Prefmem = (pages in use+pages in swap (sans cache/buffers)) x 1.3 and large maximum memory VMs

Rather than bring this to qubes-issues I thought it better to start discussion here. Esp. as I’m not familiar with the history of how this algorithm was chosen.

As per Qubes 4.0 design, memory balancing will never ask a VM to return memory to Xen that would reduce memory allocation to a VM below the dynamic value of “prefmem” (calculated as per algorithm in the subject line).

This 1.3 multiplier is a global configuration value found in dom0 /etc/qubes/qmemman.conf that can be changed by the owner of the system.

I have found that, when using a combination of fixed memory VMs (e.g. windows) and variable memory VMs with large maximums, this algorithm leaves a lot of unused RAM unavailable for starting up new fixed memory VMs.

A quick change of the value to 1.2 or 1.1 and restarting the qmemman service alleviates the issue, though perhaps at risk of triggering memory issues in smaller memory-footprint VMs.

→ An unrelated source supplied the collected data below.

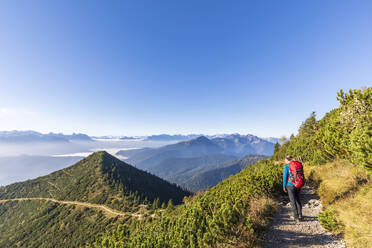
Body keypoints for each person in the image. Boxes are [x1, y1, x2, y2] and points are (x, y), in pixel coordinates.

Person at [283, 155, 303, 221]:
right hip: (297, 184)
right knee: (297, 199)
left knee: (292, 201)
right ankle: (300, 215)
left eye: (285, 160)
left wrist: (284, 186)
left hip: (290, 185)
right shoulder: (297, 165)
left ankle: (296, 217)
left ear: (287, 160)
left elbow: (285, 177)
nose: (284, 161)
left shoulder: (286, 167)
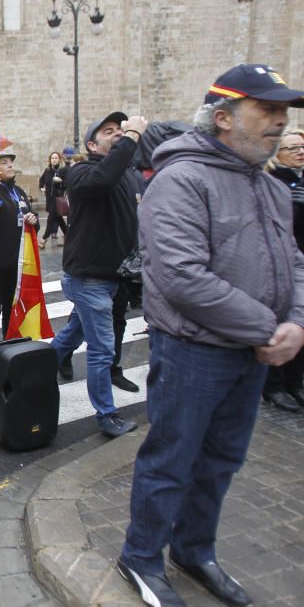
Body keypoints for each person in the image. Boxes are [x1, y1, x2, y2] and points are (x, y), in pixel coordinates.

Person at [117, 65, 304, 607]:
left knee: (222, 460)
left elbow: (292, 261)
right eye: (265, 111)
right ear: (222, 118)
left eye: (282, 112)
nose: (279, 122)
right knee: (172, 459)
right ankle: (142, 556)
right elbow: (181, 277)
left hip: (250, 353)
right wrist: (270, 328)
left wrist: (295, 321)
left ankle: (194, 549)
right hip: (194, 353)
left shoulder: (268, 186)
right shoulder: (180, 181)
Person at [49, 110, 147, 438]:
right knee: (102, 348)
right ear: (92, 144)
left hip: (110, 277)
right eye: (109, 131)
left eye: (121, 129)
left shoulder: (124, 174)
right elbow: (102, 178)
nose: (118, 133)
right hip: (88, 278)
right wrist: (132, 137)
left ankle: (36, 370)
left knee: (73, 333)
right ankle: (106, 414)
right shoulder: (82, 172)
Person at [0, 149, 38, 365]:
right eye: (4, 162)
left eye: (11, 162)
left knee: (10, 310)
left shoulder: (18, 192)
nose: (10, 165)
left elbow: (30, 219)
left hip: (17, 264)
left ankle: (7, 350)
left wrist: (33, 219)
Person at [260, 128, 304, 412]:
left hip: (300, 263)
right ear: (278, 155)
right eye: (292, 148)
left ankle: (295, 381)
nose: (300, 152)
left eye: (302, 147)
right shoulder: (273, 182)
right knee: (278, 326)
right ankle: (274, 386)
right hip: (280, 265)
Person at [38, 151, 68, 247]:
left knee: (51, 218)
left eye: (56, 158)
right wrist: (42, 187)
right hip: (49, 199)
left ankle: (44, 238)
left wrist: (61, 181)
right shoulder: (47, 170)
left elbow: (68, 182)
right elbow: (41, 180)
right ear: (50, 160)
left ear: (59, 159)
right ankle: (69, 235)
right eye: (52, 158)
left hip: (58, 198)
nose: (54, 160)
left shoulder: (62, 170)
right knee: (58, 218)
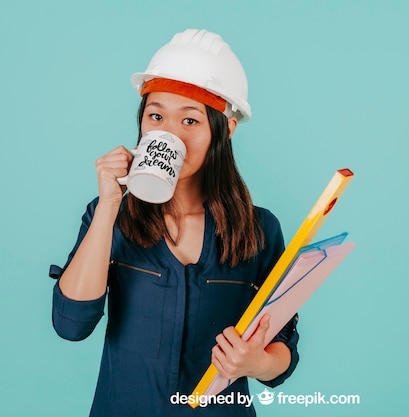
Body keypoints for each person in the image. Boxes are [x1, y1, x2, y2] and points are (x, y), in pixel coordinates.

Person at [49, 29, 299, 416]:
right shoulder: (111, 217)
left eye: (190, 121)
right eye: (157, 116)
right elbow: (71, 324)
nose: (169, 134)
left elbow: (281, 343)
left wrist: (255, 364)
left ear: (225, 130)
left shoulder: (259, 231)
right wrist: (110, 204)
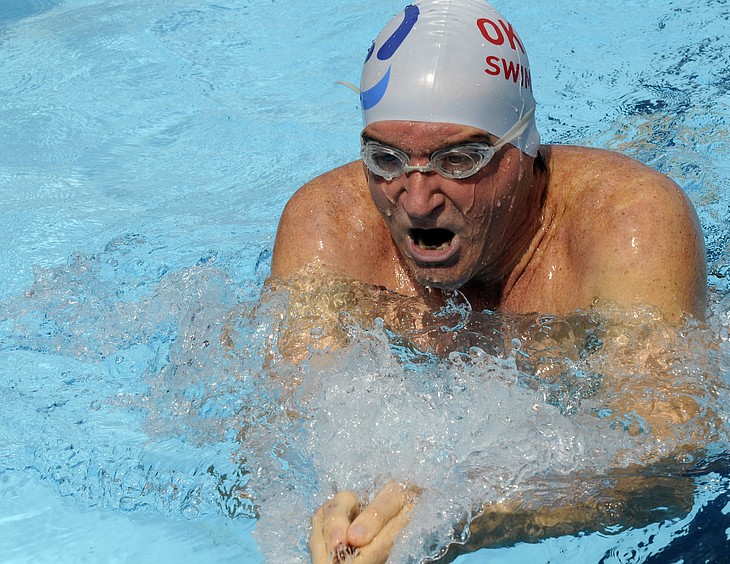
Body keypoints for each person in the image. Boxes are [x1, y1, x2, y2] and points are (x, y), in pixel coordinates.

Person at [267, 0, 707, 561]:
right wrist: (330, 511)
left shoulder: (632, 224)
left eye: (459, 160)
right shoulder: (327, 227)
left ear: (521, 149)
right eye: (386, 158)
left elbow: (667, 469)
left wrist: (469, 517)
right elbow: (282, 433)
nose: (418, 200)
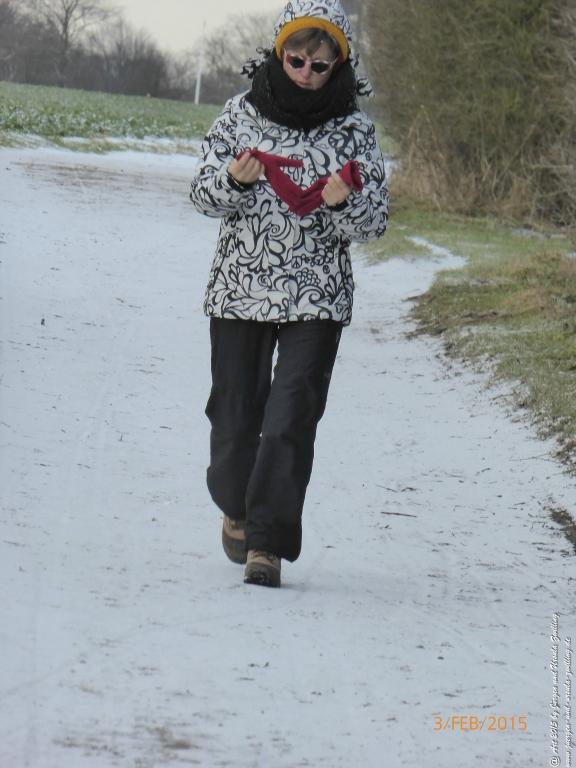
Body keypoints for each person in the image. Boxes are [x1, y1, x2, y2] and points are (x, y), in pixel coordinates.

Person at [189, 0, 389, 588]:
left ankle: (266, 544)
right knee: (235, 418)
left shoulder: (353, 129)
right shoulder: (239, 115)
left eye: (320, 65)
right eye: (297, 59)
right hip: (240, 288)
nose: (306, 72)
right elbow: (200, 195)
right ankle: (235, 503)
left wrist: (343, 202)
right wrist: (232, 181)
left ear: (339, 65)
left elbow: (375, 220)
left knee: (290, 418)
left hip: (318, 296)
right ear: (279, 53)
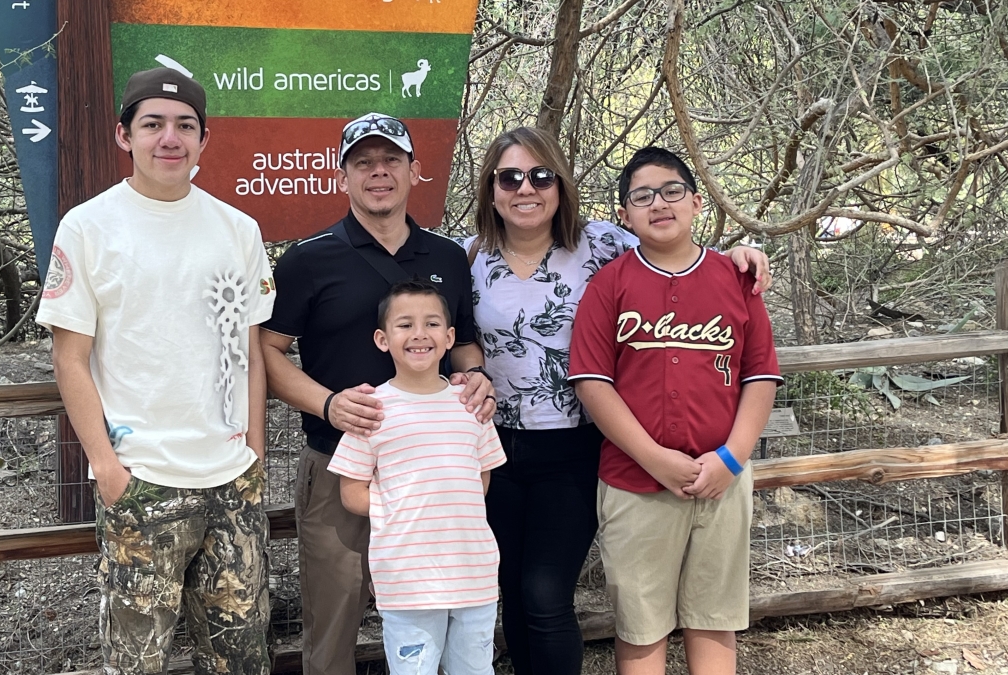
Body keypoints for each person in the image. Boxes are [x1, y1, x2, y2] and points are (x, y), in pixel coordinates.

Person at [463, 127, 770, 675]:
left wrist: (738, 255)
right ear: (491, 189)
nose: (525, 187)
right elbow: (446, 329)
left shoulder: (602, 243)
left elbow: (676, 253)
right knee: (511, 586)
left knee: (544, 591)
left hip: (577, 444)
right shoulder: (468, 257)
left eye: (540, 175)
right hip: (495, 447)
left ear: (560, 184)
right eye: (509, 177)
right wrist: (465, 369)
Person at [37, 68, 276, 675]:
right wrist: (108, 469)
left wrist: (255, 455)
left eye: (184, 126)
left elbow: (250, 350)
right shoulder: (88, 228)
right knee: (136, 663)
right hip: (143, 486)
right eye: (152, 124)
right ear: (125, 136)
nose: (169, 138)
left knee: (242, 660)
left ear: (203, 140)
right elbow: (70, 358)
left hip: (231, 482)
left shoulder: (238, 230)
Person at [259, 112, 495, 675]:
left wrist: (477, 374)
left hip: (433, 471)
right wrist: (328, 403)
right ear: (343, 177)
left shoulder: (445, 259)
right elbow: (266, 353)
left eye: (391, 160)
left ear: (415, 171)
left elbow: (462, 340)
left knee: (443, 614)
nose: (379, 172)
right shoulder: (308, 260)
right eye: (363, 162)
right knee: (334, 617)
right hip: (341, 465)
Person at [569, 146, 783, 675]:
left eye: (671, 191)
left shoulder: (735, 279)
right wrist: (655, 459)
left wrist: (732, 459)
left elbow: (760, 376)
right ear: (624, 214)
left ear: (694, 202)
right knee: (641, 626)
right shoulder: (609, 284)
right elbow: (592, 384)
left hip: (722, 478)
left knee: (713, 617)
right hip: (635, 481)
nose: (658, 204)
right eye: (641, 196)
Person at [327, 280, 507, 675]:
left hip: (473, 574)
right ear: (382, 338)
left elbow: (481, 480)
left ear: (449, 337)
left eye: (431, 323)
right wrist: (406, 507)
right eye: (405, 324)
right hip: (407, 579)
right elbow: (352, 493)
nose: (419, 334)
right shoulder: (370, 410)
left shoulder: (471, 405)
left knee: (475, 669)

It might be worth considering implementing either a sliding scale of multipliers based on current in-VM memory usage (e.g. 1.3 for < 1GB; 1.2 for 1-2Gb; 1.1 for 2-4GB; 1.05 for > 4GB) or, alternately 1.0 plus some fixed value. Or some combination of both.

It would also be nice to allow some Linux VMs to exclude swapped anonymous pages from the prefmem calculation.

The tested system has 32GB of RAM. I theorize the above giving 16GB or less RAM users a bit more flexibility.


1 Like

Any thoughts on whether this simple algorithm might need to be re-examined?

[After two semi-recent qubes-issues I had created were closed (rightly) because I had not done my due diligence, I am trying to approach this question in the correct manner, by posting to the forum and/or list for discussion.]